第一,借鉴国际投资领域现有成果,运用组态思维提出了海外子公司创新绩效的整合性分析框架。与现有文献采用单一理论视角不一样,该分析框架包含了制度距离、知识距离、华侨华人网络结构嵌入、关系嵌入以及知识吸收能力的有机结合,改变了传统回归分析中,将前因变量作为独立作用于因变量的自变量的缺陷。进一步从不同层面探讨了多重前因变量对海外子公司创新绩效的协同作用机制,有利于完善中国跨国公司海外子公司创新绩效影响理论。

第二,从整体视角出发,实证探讨了制度、知识及华侨华人网络嵌入度等多重前因条件在影响海外子公司创新绩效上的协同效应,进一步拓展了制度理论、网络嵌入理论等理论在解释“因果复杂性”上的应用。长期以来,制度理论、网络嵌入理论、知识(资源)基础观等被许多学者用来解释跨国公司国际化投资绩效问题。然而,多数研究均从单一理论出发,在传统统计回归的路径下讨论制度、网络嵌入等单一条件的“边际净效应”,少有研究细致考察过不同理论的多重条件之间的协同交互作用在影响子公司创新绩效上的潜在可能,而关于多重前因条件在发挥作用时的相对重要性的探讨更是凤毛麟角。在这一层面上,有助于揭示多重条件在影响海外子公司创新绩效水平上的“黑箱”,进一步加深人们对子公司创新绩效背后复杂机制的理解。

第三,通过使用定性比较分析方法,不仅揭示了提高海外子公司创新绩效的等效驱动机制和前因条件替代关系,还从“因果不对称性”的角度探讨了海外子公司非高水平创新绩效的不同驱动机制。研究发现,以知识距离、制度距离、知识吸收能力、华侨华人网络关系嵌入、结构嵌入为核心的条件组态能够以“殊途同归”的方式、推动海外子公司产生高/非高创新绩效,而且高创新绩效的驱动路径不是简单的非高创新绩效驱动路径的对立面。突破了传统的统计分析方法中因果关系对称性假设,为今后探讨海外子公司创新绩效背后的复杂机制提供方法论参考。

(三)实践启示

第一,知识是企业创造价值的基础,知识距离在很大程度上代表了企业能够学习先进知识的可能性。虽然制度距离对企业的创新绩效产生负面影响,但是企业能够通过嵌入东道国网络等方式来克服“外来者劣势”带来的风险。一旦因为知识距离小使得企业学习机会减小,企业很难甚至无法通过其他方式来弥补,因为一个国家的知识库需要经过历史的积累。因此,对于那些致力于通过跨国投资获取东道国先进技术和知识,助力企业实现技术追赶的企业来说,知识距离是他们应该考虑的重要因素。

第二,重视华侨华人网络在海外子公司取得东道国合法性和吸收东道国先进知识方面的重要作用。相比于海外子公司,华侨华人更加熟悉东道国的制度,而且长期生活在当地为他们积累了大量的社会资本,这些社会资本能够有效帮助海外子公司获取当地的合法性。但同时,企业也要注意过度嵌入华侨华人网络可能会对企业创新绩效产生不利影响。因此,要注意把握好度避免“过犹不及”。
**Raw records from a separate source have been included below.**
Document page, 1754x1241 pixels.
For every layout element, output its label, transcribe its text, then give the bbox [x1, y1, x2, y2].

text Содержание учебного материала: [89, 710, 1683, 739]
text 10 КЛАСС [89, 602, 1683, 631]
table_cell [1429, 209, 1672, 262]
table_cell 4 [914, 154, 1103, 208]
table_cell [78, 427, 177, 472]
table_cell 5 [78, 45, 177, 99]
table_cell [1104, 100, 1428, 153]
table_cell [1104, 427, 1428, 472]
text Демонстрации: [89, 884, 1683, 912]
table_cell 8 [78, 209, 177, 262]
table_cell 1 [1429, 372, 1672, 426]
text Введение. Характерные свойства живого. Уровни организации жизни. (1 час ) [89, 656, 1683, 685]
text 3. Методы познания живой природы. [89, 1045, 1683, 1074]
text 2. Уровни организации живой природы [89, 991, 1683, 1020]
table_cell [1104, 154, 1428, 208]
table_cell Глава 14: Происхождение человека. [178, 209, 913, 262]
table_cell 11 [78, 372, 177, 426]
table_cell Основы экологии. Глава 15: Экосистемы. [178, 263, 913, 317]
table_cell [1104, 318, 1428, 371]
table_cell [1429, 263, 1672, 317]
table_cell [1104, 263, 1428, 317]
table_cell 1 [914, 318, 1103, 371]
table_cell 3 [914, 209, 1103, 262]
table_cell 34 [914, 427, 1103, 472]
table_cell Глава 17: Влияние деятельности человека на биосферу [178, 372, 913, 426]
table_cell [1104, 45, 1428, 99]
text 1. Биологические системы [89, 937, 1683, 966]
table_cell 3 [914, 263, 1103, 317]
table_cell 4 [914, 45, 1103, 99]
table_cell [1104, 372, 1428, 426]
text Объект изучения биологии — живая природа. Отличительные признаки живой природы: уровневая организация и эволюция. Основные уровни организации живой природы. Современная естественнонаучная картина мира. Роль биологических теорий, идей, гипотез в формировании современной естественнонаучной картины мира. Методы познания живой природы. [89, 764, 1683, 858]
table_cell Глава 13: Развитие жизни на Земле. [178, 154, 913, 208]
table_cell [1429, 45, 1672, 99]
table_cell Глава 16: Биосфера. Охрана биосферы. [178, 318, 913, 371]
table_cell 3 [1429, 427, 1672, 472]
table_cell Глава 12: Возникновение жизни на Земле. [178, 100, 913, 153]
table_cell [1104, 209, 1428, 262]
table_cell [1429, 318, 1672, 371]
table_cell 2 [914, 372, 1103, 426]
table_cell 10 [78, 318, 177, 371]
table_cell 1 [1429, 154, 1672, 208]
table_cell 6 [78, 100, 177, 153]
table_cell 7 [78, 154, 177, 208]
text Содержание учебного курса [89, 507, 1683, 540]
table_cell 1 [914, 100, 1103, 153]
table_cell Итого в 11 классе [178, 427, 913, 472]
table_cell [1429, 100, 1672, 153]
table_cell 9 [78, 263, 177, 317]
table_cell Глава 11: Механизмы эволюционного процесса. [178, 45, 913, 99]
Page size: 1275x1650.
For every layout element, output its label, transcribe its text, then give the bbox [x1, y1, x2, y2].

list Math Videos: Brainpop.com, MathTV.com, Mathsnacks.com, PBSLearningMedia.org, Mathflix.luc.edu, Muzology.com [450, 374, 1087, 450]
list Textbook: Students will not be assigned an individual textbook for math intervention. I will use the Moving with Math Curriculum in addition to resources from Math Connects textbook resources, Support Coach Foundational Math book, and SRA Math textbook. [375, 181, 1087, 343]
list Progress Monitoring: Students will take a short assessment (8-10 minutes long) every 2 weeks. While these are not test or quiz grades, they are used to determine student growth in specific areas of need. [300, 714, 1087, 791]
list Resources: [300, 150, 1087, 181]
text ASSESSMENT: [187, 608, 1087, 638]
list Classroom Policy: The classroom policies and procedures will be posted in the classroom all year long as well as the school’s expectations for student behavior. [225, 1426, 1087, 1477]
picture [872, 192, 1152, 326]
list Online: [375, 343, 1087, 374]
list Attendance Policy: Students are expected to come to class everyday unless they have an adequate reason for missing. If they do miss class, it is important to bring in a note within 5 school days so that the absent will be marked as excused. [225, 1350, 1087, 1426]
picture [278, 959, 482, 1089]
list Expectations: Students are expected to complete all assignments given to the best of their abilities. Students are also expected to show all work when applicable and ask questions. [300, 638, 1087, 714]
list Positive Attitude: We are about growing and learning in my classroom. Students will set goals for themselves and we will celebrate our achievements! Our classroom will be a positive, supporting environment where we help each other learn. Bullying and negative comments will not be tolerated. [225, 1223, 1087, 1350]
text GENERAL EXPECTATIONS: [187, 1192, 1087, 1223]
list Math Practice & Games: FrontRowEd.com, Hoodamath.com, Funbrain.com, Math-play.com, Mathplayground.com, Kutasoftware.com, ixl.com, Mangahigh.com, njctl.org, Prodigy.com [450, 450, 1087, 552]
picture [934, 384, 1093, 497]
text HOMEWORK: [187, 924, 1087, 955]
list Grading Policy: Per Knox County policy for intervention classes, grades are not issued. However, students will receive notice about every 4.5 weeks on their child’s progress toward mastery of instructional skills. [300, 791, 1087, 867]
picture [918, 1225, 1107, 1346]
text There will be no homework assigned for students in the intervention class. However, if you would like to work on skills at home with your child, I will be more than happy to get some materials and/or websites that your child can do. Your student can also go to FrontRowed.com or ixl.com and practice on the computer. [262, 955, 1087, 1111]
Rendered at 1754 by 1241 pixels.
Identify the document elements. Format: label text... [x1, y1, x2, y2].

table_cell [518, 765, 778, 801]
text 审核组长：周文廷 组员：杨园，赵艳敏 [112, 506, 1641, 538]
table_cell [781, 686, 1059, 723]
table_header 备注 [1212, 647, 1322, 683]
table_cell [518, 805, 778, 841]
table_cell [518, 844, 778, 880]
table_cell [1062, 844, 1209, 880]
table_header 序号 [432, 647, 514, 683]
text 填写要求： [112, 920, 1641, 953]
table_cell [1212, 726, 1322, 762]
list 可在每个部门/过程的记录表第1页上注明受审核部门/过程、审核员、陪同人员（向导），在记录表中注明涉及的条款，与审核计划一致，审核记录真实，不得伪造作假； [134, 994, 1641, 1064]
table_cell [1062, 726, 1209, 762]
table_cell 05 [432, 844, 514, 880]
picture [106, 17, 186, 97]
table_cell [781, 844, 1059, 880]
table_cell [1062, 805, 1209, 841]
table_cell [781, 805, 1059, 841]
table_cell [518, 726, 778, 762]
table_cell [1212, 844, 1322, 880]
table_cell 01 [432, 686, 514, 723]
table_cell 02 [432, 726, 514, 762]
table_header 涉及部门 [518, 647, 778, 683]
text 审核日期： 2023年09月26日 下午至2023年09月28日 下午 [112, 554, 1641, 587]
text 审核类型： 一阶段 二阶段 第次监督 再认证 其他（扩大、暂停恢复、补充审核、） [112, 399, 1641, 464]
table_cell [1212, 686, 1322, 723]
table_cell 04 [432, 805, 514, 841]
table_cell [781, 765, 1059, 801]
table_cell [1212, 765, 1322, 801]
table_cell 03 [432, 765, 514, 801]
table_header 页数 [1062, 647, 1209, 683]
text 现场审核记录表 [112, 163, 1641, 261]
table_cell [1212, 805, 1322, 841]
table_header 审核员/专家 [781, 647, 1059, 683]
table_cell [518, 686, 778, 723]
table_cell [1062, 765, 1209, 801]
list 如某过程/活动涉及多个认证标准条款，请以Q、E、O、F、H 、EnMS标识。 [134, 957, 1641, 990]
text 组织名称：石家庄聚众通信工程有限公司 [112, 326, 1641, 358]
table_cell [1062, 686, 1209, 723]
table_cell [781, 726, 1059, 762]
第三,研究发现,相比于其他前因条件,知识吸收能力对海外子公司创新绩效影响能够发挥更加重要作用,通过提高自身知识吸收能力来有效提升企业的创新绩效。与此同时,提醒中国跨国企业在“走出去”时,首先要审视自身知识吸收能力,不要盲目跟风“走出去”。

(四)研究局限与展望

本研究虽然提出影响海外子公司创新绩效的条件组态,但仍然存在以下局限:(1)受限于调查数据获取的难度,仅收集了来自34个国家海外子公司的一手调查数据,未来研究可以获取更多国家海外子公司的数据;(2)受限于QCA研究方法,所选取的前因条件数量有限,未来的研究可以考虑进一步扩充变量,探讨海外子公司创新绩效背后的复杂机制;(3)只探讨了国家层面和企业层面的因素对海外子公司创新绩效的协同作用,实证研究表明海外子公司管理者个人层面的因素也会对海外子公司知识管理、能力发展和知识转移等方面产生影响,未来的研究应该纳入高管个人层面的因素,探索更多层面因素对海外子公司创新绩效的驱动路径。